* _EXCERTO DE ORIGEM_:

====================

MANUEL MADEIRA POR MARIA DO SAMEIRO BARROSO





À DESCOBERTA DAS CAUSAS NO SORTILÉGIO DOS EFEITOS

Manuel Madeira
Poesia



NA PAISAGEM POÉTICA, O UNIVERSO DO SER

            Neste trabalho poético, o mais recente de Manuel Madeira, autor que já nos habituou a poemas de fôlego, amplia a sua relação ôntica, percorrendo as várias vertentes da dialéctica tempo-espacial do eu poético, na sua articulação com o universo.
No primeiro ciclo de poemas, constituídos por VI partes, intitulado Universo, o poeta posiciona-se exactamente no seu centro: «Estamos neste momento no Centro do Universo,/por mais que me afaste não me aparto do centro/ porque estou convosco pisando o mesmo chão/ que viaja connosco, que viajamos com ele.» (I, p. 9).

====================

* _A SUA TAREFA_: Reproduza o texto sobre a poesia de Manuel Madeira, começando pelas palavras "NA PAISAGEM POÉTICA, O" e terminando após as palavras "com o universo.". Substitua "trabalho" por "livro".

* _DADOS FORNECIDOS_:
====================

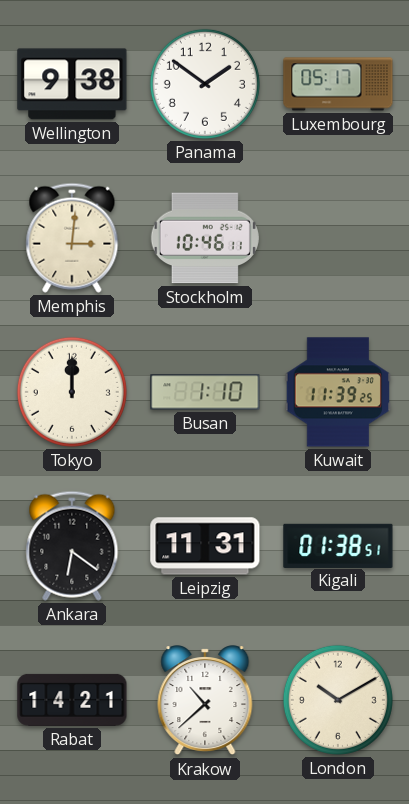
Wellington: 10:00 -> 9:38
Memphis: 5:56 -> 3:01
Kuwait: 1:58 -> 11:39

====================

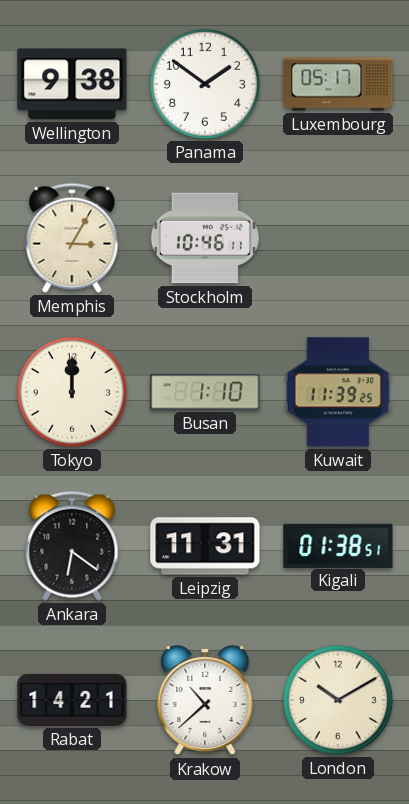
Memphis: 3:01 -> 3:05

====================

* _RESPOSTA À TAREFA_:
NA PAISAGEM POÉTICA, O UNIVERSO DO SER

            Neste livro poético, o mais recente de Manuel Madeira, autor que já nos habituou a poemas de fôlego, amplia a sua relação ôntica, percorrendo as várias vertentes da dialéctica tempo-espacial do eu poético, na sua articulação com o universo.